# Handling missing data for participants who have not completed any standardised measures and have only provided demographic answers

When managing missing data, how many questions should participant have completed, at a minimum, before imputing the remainder of their missing data?

For example, a number of my participants only completed demographic variables, but failed to complete any of standardised assessment measures (so no dependent or independent variables were completed). It seems illogical to include these people in multiple imputation (or other method) as they are essentially missing >90% of their data, but would need to justify this and don't know how.

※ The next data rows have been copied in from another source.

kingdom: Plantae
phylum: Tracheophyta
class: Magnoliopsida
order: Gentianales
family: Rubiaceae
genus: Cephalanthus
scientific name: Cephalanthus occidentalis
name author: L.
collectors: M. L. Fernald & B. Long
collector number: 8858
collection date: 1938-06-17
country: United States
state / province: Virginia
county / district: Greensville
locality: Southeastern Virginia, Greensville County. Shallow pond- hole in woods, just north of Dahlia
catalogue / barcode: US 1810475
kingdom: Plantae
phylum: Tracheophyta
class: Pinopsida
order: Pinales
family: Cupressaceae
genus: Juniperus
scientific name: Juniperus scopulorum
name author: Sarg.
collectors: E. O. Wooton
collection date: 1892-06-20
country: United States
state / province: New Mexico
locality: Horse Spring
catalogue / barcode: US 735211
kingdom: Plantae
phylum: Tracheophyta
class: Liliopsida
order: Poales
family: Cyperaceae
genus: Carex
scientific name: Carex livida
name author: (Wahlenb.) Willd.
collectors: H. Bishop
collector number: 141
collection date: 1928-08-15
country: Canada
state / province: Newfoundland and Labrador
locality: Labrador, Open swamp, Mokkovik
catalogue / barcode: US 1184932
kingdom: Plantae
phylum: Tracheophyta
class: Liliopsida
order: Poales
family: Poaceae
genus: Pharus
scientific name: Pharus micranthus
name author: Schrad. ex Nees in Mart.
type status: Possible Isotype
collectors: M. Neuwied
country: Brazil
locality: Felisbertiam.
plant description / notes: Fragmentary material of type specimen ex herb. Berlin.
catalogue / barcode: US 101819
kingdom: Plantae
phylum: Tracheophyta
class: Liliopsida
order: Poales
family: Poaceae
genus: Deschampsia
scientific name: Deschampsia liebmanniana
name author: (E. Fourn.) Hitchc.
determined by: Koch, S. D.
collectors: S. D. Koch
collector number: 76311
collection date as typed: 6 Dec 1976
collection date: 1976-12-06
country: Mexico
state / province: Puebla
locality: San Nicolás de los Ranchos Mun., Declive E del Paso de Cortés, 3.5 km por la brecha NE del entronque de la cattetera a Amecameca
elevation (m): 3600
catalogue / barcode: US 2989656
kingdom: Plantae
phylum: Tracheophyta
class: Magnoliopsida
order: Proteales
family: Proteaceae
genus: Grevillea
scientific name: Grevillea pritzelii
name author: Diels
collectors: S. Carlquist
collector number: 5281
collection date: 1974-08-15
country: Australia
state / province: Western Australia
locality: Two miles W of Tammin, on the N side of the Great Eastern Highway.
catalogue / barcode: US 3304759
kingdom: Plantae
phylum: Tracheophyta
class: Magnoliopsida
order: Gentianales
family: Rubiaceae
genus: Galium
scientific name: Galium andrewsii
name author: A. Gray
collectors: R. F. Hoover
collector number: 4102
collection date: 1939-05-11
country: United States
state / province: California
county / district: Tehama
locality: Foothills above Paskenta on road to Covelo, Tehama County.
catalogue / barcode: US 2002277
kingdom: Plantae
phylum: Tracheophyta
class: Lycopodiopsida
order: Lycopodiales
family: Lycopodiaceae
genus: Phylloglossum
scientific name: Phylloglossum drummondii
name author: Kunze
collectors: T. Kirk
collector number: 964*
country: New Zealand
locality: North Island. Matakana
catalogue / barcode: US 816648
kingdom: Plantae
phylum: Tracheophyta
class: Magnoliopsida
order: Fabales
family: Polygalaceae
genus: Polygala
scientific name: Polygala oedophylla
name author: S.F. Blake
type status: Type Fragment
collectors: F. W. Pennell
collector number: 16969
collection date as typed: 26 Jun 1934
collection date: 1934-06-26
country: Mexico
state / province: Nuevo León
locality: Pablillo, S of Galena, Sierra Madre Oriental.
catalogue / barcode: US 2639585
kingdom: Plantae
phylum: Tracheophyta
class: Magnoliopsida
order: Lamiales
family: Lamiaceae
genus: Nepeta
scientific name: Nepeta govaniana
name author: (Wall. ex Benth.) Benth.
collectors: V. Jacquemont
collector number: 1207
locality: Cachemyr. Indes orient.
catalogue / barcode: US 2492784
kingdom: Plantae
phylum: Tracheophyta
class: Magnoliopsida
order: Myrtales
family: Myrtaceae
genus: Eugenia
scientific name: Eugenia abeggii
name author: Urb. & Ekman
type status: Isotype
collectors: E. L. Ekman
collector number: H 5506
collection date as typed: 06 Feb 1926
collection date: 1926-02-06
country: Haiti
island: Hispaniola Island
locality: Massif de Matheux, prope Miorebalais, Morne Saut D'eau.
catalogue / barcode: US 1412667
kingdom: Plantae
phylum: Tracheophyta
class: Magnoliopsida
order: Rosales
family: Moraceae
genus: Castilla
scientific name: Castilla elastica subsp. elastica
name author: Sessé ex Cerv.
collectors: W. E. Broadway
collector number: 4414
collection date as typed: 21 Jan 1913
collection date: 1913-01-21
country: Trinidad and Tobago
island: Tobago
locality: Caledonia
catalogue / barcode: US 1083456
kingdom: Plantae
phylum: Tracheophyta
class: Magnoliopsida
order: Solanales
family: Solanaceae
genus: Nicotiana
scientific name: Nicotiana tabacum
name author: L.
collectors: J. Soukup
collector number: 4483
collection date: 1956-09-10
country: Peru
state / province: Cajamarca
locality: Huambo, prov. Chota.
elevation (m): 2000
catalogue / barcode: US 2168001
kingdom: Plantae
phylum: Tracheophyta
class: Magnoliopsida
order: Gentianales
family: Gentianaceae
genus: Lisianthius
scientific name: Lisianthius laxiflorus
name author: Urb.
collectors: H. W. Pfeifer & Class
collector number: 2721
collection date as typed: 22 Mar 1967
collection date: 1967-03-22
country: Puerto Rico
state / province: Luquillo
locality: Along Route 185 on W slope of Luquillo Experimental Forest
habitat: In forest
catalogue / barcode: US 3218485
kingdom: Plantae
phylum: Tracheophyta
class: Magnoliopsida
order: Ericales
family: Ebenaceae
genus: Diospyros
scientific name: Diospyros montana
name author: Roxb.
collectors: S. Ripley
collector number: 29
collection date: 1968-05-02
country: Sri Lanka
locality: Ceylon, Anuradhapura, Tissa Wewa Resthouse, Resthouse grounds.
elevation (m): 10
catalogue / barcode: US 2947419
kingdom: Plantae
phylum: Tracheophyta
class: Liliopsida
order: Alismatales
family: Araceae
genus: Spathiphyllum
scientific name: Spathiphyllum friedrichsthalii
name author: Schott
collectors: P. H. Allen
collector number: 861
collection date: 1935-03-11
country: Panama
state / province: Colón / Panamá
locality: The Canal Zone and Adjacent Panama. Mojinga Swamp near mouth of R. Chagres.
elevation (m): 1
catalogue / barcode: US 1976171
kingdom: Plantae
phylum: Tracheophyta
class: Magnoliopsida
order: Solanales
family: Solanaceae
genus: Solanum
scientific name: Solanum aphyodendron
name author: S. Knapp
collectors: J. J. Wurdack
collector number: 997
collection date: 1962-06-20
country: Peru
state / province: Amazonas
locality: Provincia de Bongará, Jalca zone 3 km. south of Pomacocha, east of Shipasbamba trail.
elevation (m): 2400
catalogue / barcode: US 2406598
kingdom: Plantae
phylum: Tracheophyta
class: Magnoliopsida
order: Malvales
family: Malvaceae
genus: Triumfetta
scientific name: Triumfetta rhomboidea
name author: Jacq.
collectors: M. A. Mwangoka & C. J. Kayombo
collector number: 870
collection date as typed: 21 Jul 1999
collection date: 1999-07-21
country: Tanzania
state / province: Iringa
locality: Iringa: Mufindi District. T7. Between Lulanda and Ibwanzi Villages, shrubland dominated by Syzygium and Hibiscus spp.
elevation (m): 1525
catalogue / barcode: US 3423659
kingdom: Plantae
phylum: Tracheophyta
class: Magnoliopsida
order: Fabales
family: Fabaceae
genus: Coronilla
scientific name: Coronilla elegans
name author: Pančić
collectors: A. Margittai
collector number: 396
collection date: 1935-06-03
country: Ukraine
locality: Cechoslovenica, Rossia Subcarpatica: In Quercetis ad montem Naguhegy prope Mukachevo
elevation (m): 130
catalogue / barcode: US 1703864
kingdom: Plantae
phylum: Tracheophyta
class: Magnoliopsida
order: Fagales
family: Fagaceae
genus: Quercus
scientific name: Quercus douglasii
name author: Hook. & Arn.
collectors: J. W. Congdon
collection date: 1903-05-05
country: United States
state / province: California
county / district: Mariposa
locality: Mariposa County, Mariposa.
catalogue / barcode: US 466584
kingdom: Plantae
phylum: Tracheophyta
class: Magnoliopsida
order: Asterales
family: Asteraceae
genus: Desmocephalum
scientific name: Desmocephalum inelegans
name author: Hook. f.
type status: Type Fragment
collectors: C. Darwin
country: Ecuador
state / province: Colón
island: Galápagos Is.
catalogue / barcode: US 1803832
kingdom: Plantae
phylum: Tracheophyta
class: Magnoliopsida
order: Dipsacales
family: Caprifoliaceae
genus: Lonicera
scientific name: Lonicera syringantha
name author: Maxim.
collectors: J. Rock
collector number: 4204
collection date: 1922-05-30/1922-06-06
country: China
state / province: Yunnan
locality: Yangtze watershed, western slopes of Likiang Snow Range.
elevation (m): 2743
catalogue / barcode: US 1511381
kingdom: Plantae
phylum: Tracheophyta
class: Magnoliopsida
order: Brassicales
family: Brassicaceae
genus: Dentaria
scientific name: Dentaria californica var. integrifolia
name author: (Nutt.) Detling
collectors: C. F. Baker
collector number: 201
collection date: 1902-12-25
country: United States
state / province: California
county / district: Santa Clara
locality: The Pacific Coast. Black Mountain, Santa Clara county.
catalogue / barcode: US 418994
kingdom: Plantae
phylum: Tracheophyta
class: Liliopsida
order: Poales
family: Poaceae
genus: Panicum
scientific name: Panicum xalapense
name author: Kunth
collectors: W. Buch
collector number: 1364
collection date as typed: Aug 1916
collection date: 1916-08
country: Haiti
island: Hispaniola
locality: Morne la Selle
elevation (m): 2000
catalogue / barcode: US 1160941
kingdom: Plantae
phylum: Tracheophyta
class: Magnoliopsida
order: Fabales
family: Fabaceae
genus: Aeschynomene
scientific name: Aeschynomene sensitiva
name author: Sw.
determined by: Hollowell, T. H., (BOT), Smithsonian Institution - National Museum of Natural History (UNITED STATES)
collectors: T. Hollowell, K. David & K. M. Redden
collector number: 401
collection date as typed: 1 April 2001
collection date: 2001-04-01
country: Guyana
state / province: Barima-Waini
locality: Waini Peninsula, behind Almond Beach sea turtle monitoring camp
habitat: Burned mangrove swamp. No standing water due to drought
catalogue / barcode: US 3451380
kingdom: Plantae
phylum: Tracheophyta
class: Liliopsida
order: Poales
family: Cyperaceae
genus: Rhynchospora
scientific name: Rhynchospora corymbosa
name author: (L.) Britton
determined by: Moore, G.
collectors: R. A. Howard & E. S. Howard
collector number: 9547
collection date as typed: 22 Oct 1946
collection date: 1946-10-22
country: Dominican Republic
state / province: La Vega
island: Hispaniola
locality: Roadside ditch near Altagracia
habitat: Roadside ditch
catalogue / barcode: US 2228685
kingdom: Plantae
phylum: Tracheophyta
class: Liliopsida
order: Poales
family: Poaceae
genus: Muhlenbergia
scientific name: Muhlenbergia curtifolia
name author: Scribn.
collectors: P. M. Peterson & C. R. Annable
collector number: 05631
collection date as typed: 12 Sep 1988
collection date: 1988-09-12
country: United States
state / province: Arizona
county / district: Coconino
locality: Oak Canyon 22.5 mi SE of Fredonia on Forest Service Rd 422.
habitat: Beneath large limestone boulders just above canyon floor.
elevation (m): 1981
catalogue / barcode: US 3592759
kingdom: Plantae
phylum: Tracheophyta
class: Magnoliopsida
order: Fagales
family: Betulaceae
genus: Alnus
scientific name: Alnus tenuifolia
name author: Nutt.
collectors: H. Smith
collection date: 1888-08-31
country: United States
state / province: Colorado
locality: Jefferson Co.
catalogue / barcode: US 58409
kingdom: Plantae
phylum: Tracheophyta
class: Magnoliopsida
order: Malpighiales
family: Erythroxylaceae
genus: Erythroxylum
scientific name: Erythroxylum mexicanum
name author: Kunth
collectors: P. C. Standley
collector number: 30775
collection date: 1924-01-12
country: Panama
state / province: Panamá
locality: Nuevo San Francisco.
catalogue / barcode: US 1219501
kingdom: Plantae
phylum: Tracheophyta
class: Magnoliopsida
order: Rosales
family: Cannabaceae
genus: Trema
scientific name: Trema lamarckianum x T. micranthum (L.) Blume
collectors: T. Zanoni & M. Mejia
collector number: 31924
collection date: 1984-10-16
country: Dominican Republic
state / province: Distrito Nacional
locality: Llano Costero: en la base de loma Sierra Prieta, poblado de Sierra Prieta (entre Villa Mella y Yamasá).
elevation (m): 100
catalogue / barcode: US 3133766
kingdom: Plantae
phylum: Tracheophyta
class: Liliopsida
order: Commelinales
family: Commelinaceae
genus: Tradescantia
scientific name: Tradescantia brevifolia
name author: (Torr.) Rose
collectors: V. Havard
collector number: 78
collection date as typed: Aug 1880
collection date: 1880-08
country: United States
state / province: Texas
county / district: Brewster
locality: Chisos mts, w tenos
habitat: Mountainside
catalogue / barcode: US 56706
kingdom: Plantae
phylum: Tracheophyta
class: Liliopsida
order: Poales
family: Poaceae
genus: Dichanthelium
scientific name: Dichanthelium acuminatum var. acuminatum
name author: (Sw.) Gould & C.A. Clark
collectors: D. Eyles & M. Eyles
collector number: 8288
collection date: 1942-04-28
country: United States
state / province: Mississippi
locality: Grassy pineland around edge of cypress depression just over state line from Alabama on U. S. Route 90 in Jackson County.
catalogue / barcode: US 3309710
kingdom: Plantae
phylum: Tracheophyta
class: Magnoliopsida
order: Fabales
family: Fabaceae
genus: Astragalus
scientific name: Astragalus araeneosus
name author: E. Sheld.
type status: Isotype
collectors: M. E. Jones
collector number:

I completed Little's MCAR test and data was actually MCAR and is also missing monotonically. I also completed Chi-square analyses to look for demographic differences between those who completed at least one standard measure and those who didn't, with no significant findings.

In multiple impuation using for example mice, missing variables are first tentatively filled, which makes them suitable as predictor or even as response, and then they are iteratively imputed.

Check this R Code :

library(mice)
data("airquality")
airquality[5,1:2] # All data points are missing
Ozone Solar.R
5    NA      NA
# Impute using mice with just one impuation
imp <- mice(airquality[,1:2], method="norm.predict", m=1, maxit=3,seed=1)
complete(imp)[5,] # Check the fifth observation
Ozone  Solar.R
5 42.69252 186.4568


See my question Missing data - Regression imputation

Regrading MCAR test, I do not think you need to make this test at all , since MI assumes MAR mechanism, See also Does Little's MCAR test make sense?

• If data are missing not at random (MNAR or NMAR) -- e.g., if income is reported only by people with middling incomes -- then relationships between variables will be biased, and to impute values will preserve such biases. Conducting a MCAR test helps one decide whether one can conduct imputation in a way that avoids such an error. Jul 19 '18 at 16:12

It's complicated given numbers (or percentages) to accept or reject variables with missing data, because working with missing data is complicated and you can easily introduce bias.

From this blog I found something useful

Although imputation can improve the quality of the final data, care must be taken to choose an appropriate imputation methodology. Some methods of imputation do not preserve the relationship between variables. In fact, some can actually distort the underlying distributions.

While some could recommend you to reject the variable if you have more than 60%` of missing values this isn't a rule and the percentages are inherent of your data and the study.

Maybe you want to look at the distribution of your variable, or the variance before the imputation. And something important is that you should consider what is the study that you are doing, and if this variables (with missing values) are needed for your model.